Para além do viral, ‘brain rot’ descreve sintomas reais da hiperconexão digital

Para além do viral, ‘brain rot’ descreve sintomas reais da hiperconexão digital

Comportamento pressiona marcas, profissionais da saúde e responsáveis por um olhar mais dedicado ao uso excessivo de telas

Há menos de um ano, a Universidade de Oxford escolheu ‘brain rot’ como a palavra de 2024. Na definição acadêmica, trata-se da sensação de deterioração mental provocada pelo consumo excessivo de conteúdo digital superficial. Entretanto, seu uso não se limita a essa interpretação comportamental. No universo online, brain rot também virou um rótulo estético, associado a vídeos caóticos, absurdos e hiperestimulantes, que viralizam principalmente entre as gerações mais jovens.

O TikTok é palco de grande parte das expressões mais populares desse estilo, como o ‘brain rot italiano’, que são vídeos com personagens gerados por inteligência artificial. Apelidado de Tralalero Tralala, um tubarão com pernas que calça tênis surge em vídeos com narrações em um italiano que a princípio não faz sentido, porém esses conteúdos viralizam entre crianças e adolescentes em plataformas como o próprio TikTok e o Roblox.

Essa estética, no entanto, não é aleatória. Ela funciona como uma representação imagética do próprio fenômeno que denuncia. Isto é, o brain rot é tanto causa quanto consequência, dado que o consumo excessivo de telas e estímulos fragmentados pode afetar a cognição, a atenção e o comportamento e, justamente por isso, conteúdos com essas mesmas características acabam se tornando os mais atrativos para quem já está imerso nesse ciclo.

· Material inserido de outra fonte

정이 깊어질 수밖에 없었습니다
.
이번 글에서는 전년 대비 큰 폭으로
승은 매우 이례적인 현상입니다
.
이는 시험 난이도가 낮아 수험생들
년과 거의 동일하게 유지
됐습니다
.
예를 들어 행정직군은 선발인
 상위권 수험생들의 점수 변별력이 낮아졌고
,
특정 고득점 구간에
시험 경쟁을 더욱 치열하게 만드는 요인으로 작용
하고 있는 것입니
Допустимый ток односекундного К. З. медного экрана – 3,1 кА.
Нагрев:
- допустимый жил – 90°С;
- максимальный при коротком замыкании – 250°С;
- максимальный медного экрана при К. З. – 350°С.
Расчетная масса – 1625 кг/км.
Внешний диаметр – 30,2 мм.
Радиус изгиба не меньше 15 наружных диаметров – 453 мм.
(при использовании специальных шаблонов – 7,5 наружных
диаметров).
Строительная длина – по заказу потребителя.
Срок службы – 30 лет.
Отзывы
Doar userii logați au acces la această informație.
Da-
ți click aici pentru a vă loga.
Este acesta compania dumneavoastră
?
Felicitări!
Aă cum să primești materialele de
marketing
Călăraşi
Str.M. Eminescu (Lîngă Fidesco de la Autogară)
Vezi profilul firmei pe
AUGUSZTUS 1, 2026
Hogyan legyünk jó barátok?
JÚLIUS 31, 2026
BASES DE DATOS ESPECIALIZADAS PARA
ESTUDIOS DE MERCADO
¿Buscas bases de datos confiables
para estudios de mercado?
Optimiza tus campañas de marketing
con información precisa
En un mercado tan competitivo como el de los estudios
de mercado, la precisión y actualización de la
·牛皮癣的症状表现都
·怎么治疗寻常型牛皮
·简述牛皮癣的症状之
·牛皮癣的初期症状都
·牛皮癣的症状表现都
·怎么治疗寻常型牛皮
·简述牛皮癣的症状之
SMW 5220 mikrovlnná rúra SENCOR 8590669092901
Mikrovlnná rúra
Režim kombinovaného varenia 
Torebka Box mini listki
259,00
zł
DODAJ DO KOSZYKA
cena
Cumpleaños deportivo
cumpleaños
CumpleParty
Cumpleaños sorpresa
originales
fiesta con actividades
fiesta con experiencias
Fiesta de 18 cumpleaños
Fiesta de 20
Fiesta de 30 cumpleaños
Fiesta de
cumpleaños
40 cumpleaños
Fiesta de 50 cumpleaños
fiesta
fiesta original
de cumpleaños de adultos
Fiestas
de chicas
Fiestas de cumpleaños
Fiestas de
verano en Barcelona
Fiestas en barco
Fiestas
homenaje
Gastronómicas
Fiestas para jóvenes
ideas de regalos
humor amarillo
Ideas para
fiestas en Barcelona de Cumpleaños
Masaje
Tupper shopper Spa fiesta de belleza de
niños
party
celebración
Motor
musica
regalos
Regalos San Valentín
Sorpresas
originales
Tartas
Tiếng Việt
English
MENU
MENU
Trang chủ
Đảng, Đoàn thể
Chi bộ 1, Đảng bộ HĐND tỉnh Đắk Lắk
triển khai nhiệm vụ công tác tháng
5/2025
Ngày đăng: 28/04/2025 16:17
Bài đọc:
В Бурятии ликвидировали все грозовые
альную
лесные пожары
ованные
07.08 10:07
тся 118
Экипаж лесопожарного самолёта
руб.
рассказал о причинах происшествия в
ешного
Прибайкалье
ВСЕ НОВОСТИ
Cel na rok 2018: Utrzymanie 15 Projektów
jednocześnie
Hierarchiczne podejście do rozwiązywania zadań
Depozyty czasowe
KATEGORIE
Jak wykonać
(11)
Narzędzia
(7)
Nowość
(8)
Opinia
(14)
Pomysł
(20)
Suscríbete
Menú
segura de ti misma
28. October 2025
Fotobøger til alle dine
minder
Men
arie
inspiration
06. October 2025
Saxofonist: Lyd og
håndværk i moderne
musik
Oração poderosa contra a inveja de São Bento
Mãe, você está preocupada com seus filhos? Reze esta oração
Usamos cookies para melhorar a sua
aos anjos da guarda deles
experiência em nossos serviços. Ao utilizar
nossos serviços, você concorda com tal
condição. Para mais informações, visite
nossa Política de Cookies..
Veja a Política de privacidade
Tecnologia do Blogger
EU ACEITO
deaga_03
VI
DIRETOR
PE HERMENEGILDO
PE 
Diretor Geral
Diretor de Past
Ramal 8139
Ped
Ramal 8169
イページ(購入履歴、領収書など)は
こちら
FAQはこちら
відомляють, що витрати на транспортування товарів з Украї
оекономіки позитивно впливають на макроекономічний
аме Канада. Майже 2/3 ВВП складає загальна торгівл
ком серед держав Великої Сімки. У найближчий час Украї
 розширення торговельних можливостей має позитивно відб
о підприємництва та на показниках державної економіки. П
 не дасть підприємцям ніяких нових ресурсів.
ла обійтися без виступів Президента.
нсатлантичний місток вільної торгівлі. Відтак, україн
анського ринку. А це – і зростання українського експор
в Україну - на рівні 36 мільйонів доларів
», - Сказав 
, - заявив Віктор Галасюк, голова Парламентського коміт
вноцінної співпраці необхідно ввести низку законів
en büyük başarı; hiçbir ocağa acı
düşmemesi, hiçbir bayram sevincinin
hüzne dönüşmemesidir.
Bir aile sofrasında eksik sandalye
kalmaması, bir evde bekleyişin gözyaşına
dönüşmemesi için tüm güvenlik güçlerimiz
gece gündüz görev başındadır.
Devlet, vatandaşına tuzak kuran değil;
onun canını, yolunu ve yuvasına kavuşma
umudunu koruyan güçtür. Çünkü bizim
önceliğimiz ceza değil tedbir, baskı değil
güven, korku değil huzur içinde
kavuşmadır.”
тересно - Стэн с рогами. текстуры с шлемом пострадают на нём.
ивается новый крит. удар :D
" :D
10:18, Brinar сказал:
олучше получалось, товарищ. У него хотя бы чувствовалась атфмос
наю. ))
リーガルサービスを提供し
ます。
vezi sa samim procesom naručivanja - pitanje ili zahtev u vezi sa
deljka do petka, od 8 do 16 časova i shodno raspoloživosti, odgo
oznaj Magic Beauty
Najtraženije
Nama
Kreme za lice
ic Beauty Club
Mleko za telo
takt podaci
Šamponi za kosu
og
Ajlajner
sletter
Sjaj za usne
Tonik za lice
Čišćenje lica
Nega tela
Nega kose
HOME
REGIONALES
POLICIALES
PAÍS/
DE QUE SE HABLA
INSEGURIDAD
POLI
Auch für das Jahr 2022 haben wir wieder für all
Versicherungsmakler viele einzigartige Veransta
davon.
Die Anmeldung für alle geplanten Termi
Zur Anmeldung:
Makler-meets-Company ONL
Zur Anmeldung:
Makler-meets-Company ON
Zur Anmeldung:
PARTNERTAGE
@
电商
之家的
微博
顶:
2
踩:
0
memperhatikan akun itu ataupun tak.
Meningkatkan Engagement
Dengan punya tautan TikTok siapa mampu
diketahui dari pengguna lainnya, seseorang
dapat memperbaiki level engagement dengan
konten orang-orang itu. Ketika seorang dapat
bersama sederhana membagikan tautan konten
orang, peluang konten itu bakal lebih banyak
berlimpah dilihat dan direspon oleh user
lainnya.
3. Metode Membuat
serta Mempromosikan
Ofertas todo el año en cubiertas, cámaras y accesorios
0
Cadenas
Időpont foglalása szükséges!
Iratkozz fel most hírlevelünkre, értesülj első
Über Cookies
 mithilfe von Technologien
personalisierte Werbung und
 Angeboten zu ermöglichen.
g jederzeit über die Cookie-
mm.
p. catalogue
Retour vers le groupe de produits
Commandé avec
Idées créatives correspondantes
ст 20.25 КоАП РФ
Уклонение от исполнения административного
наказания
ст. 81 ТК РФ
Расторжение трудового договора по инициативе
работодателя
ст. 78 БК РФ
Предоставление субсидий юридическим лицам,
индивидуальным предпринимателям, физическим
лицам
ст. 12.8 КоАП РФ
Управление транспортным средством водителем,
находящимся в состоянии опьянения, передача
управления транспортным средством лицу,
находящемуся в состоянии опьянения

Vale ressaltar que a expressão, oriunda da internet, ganhou novas camadas de significado, porém não é um termo médico. Para o professor Christian Ingo Lenz Dunker, do Instituto de Psicologia da USP, seu uso como metáfora pode refletir sintomas reais da vida digital. “O cérebro roto vai aparecer como uma espécie de alienação, de impossibilidade de concentração, de impossibilidade de presença em relação ao outro ou até de impossibilidade de produzir uma história. Pode gerar até dificuldade de processar lutos ou despedidas.”

Na avaliação de Dunker, apesar de não possuir validação científica, o termo é equivalente a uma percepção coletiva de esgotamento mental e aponta para uma mudança na forma como nos relacionamos com o próprio estado mental. “Ela já institui uma relação de nós com o nosso cérebro. Ou seja, não sou eu, é o meu cérebro. Não é a minha agressividade, é a minha amígdala; não são os meus afetos, é o meu sistema límbico. Ou seja, esse deslocamento para ‘não sou eu que tenho um problema, mas uma parte autônoma de mim’ aponta para uma espécie de dissociação — que, aí sim, podemos dizer que é um fenômeno clínico bem conhecido.”

Esse mal-estar não se resume apenas ao conteúdo consumido, mas também ao contexto em que ele é consumido. Se, por um lado, o termo se tornou uma estética digital, por outro, ele evidencia um cenário social de sobrecarga cognitiva, solidão e dependência emocional da tecnologia. A pandemia de Covid-19, por exemplo, não só intensificou a exposição às telas como também agravou sentimentos de desconexão social.